Antigo chefe da Mossad terá ameaçado procuradora do TPI para desistir de investigação contra Israel

Contactado pelo jornal britânico, um porta-voz do TPI afirmou ter conhecimento de “atividades proativas de recolha de informações levadas a cabo por uma série de agências nacionais hostis ao tribunal” e que o TPI está continuamente a implementar contramedidas contra essas atividades: “Nenhum dos recentes ataques contra o TPI por parte das agências nacionais de informação” penetrou nos principais recursos de provas do tribunal, que se mantiveram seguros.

De acordo com as fontes do jornal, Benjamin Netanyahu demonstrou um grande interesse pelas operações dos serviços secretos contra o TPI, acompanhando de perto, e tendo sido, por isso, descrito como estando “obcecado” com as interceções sobre o caso. Supervisionados pelos seus conselheiros de segurança nacional, os esforços envolveram o serviço de segurança interna de Israel, o Shin Bet, a direção de informação militar, Aman, e uma unidade do Corpo de Inteligência das Forças de Defesa de Israel, Unidade 8200. As informações obtidas através das interceções foram, segundo as fontes, divulgadas aos ministérios da Justiça, dos Negócios Estrangeiros e dos Assuntos Estratégicos do Governo do país.

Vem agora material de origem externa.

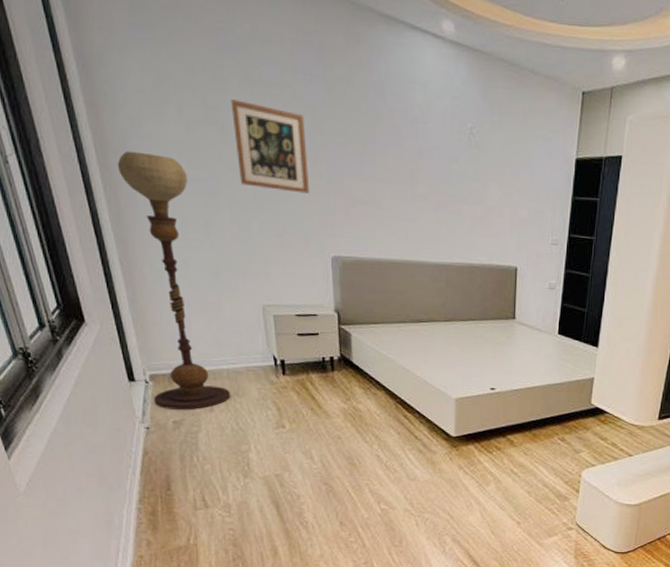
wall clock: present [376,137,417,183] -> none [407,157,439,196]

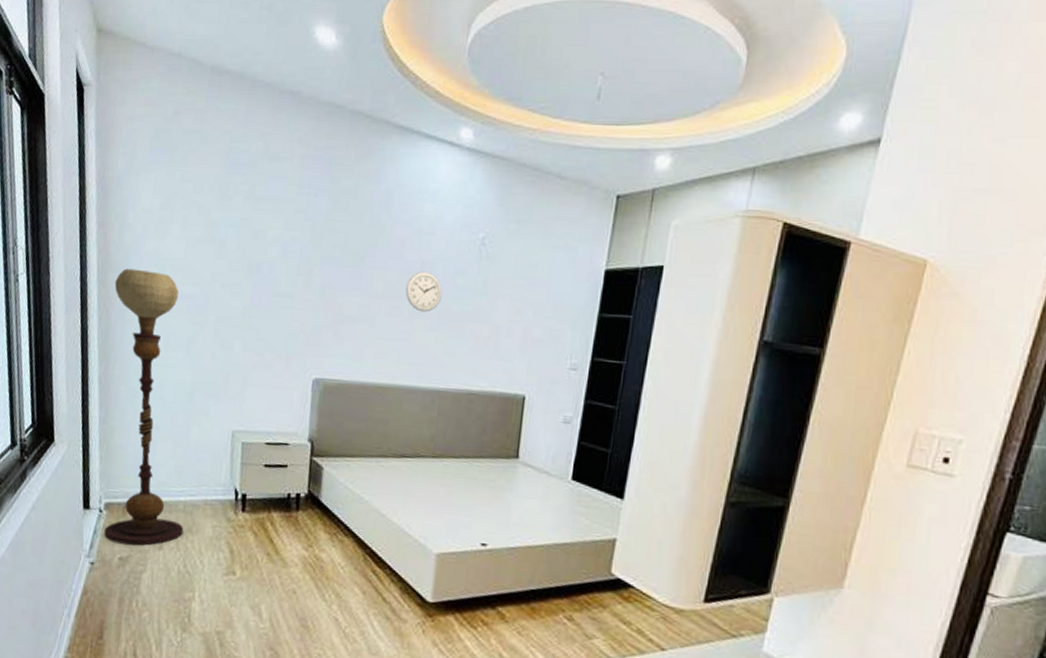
wall art: present [231,99,310,194] -> none [229,216,304,310]
wall clock: none [407,157,439,196] -> present [405,271,442,312]

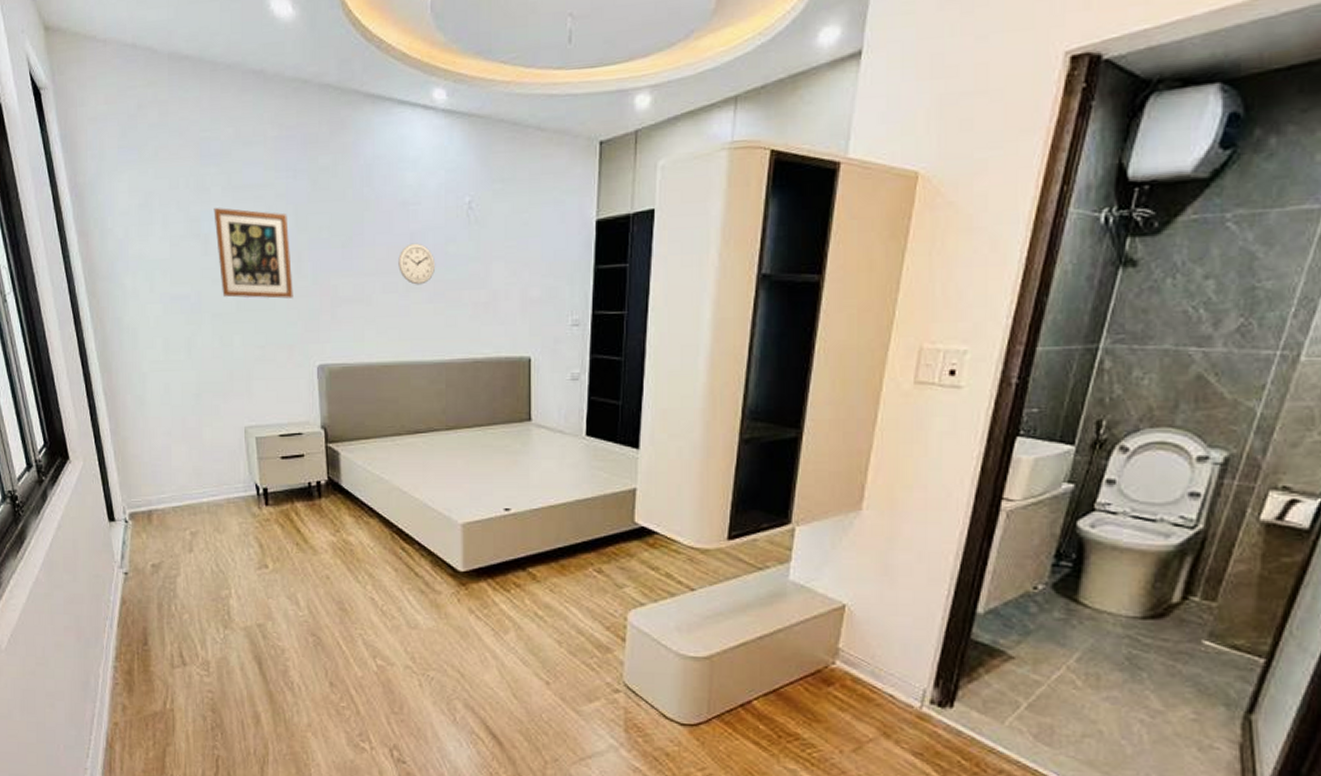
floor lamp: present [104,268,184,546] -> none [104,275,211,551]
wall art: none [229,216,304,310] -> present [213,208,293,299]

“As perguntas que nos foram enviadas estão repletas de muitas alegações falsas e infundadas destinadas a prejudicar o Estado de Israel”, afirmou um porta-voz do gabinete do primeiro-ministro israelita, acrescentando: “As IDF não conduziram e não conduzem vigilância ou outras operações de inteligência contra o TPI”.

Estados Unidos da América impõem sanções contra Bensouda

Em março de 2020, uma delegação do governo israelita terá discutido em Washington com altos funcionários dos EUA “uma luta conjunta israelo-americana” contra o TPI.

De acordo com o The Guardian, na época, os israelitas pediram informações aos serviços secretos norte-americanos sobre Bensouda, um pedido que, segundo a fonte do jornal britânico, teria sido “impossível” durante o mandato de Barack Obama.

UE apoia Tribunal Penal Internacional após sanções dos EUA contra procuradora

Dias antes das reuniões em Washington, Bensouda tinha recebido autorização para avançar com uma investigação separada sobre os crimes de guerra no Afeganistão. Com receio que as forças armadas dos EUA fossem processadas, a administração Trump avançou com a sua própria campanha contra o TPI, levando, em setembro de 2020, à imposição de sanções económicas à então procuradora e a um dos seus principais funcionários. A responsável foi incluída na lista negra norte-americana, o que implica o congelamento de bens e o impedimento ao acesso ao sistema financeiro do país. Em reação, o TPI condenou as sanções “sem precedentes” e “inaceitáveis” do país, liderado por Donald Trump na época.